Text block
━━━━━━━━━━━━━━━━━━━━━━━━━━━━━━
Also, driver reaction times vary. Senile Sam or Texting Tammy might take longer to notice stopped traffic up ahead than Alert Andy. Which driver is more likely to wreck?

We didn’t get into it, but implicit in all traffic laws is the Law of the Dumbed-Down Average. The law – giving it the benefit of the doubt – assumes the least-able, the marginally competent – and bases its prescriptions accordingly. This may be ok for the marginally competent – but for the competent, it’s not unlike being required to never rise higher than the sixth grade even though you’re capable of graduate-level work. Alert Andy, for example, is probably less likely to cause an accident than Texting Tammy – even if Alert Andy is “speeding” and Texting Tammy isn’t.

We all know this in our guts (some of us, in our heads) and it’s why so much of what passes for “traffic safety enforcement” grates as much as it does. We know we weren’t driving unreasonably fast. We know we just had the bad luck to drive through a speed trap (as in my case).

We wish they’d just take our money – and spare us the Cloveronian lecture about “safety.”

The selective definitions of impairment also bugged me a lot. In my state, where the legal drinking age is 21, a person can be convicted of drunk driving if they are found to have a blood alcohol (BAC) level of .02 percent. Over 21 – and legally able to drink – and it’s .08 percent. So, the young man or woman – old enough to “fight for our freedoms” in the military with all sorts of dangerous equipment – who has the bad luck to roll up on on a Fourth Amendment Free Zone (that is, a “sobriety checkpoint”) and who blows a .02 – an amount so small it amounts to nothing in terms of meaningful impairment – gets a DWI on his rap sheet, with all that entails.

But the glaucoma-laden, Alzheimer’s addled old coot who drives 37 in a 55 is left unmolested. After all, “we’re all going to be old one day.”

A cop actually said this to me.

There was much more – including a detailed explication of the DMV’s points system, notable for its disproportionate punishments such as six points – held against you for 11 years – if you’re ever caught driving faster than 80 MPH… anywhere. Even on the highway, where the speed limit is 70 – and everyone’s doing 75-80.

And then there was the absurd.

One guy – there’s one in every class – raised his hand (again) to ask what one should do – as a good Clover – when caught behind a tractor doing 5-7 MPH on a country road with a 55 MPH limit where there is a double line and so no legal passing zone. Even if it’s clearly clear for the next two miles – no opposing traffic coming – the cops said: Be patient. Do not pass.
━━━━━━━━━━━━━━━━━━━━━━━━━━━━━━
Recorded information

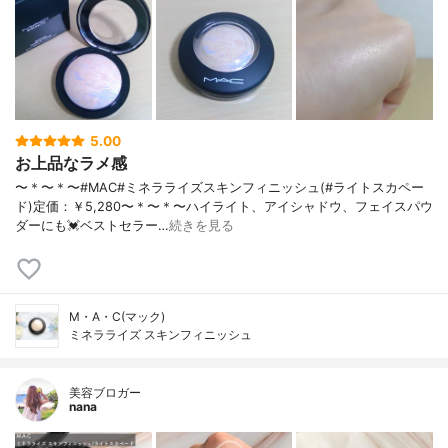
5.00
お上品なラメ感
〜＊〜＊〜#MAC#ミネラライズスキンフィニッシュ(#ライトスカペー
ド)定価：￥5,280〜＊〜＊〜ハイライト、アイシャドウ、フェイスパウ
ダーにも💓ベストセラー…
続きを見る
M・A・C(マック)
ミネラライズ スキンフィニッシュ
美容ブロガー
nana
━━━━━━━━━━━━━━━━━━━━━━━━━━━━━━
Using the information
**1)** Copy the traffic-law text word for word, from "The selective definitions" to "all that entails.".
**2)** Write the next part of the traffic-law text, starting right after its last sentence.

Answer list
**1)**
The selective definitions of impairment also bugged me a lot. In my state, where the legal drinking age is 21, a person can be convicted of drunk driving if they are found to have a blood alcohol (BAC) level of .02 percent. Over 21 – and legally able to drink – and it’s .08 percent. So, the young man or woman – old enough to “fight for our freedoms” in the military with all sorts of dangerous equipment – who has the bad luck to roll up on on a Fourth Amendment Free Zone (that is, a “sobriety checkpoint”) and who blows a .02 – an amount so small it amounts to nothing in terms of meaningful impairment – gets a DWI on his rap sheet, with all that entails.

**2)**
Right. As if he would sit in his squad car doing 5-7 MPH in such a situation. For the next 5-7 miles, until the tractor gets where it’s going.

Similarly with regard to passing cyclists. The law says you must give the cyclist two feet of space as you pass. But of course, this is not possible sometimes without also treading the dreaded double yellow. The common sense thing to do – assuming the opposing lane is free of traffic – is to give the cyclist the space and briefly – for as long as it takes to execute the pass – allow your left side wheels to come into contact with the sacred double yellow. It’s safe – and it’s considerate. You pass the cyclist without getting dangerously close to him. And there’s no conga line of frustrated, getting angry drivers stuck behind the cyclist. Except of course, this is all against the law. Better to be a good Clover and obey. Even if it’s an affront to common sense.

And so it went – for hours.

Finally, four o’clock arrived and with it, the Final Exam. A “knowledge” test of all the foregoing points – or rather, an exercise in Repeat After Me:

Speed kills. All Laws are Good Laws. Cops are there for your safety.

Submit. Obey… .

Throw it in the Woods?

Dr.3D
07-11-2012, 03:10 PM
Yep, and just as long as you know it's all about re-education, when they ask, "How many fingers am I holding up?", just give em the answer... "As many as you say you are." In other words agree with them 100% till you are out of their sight.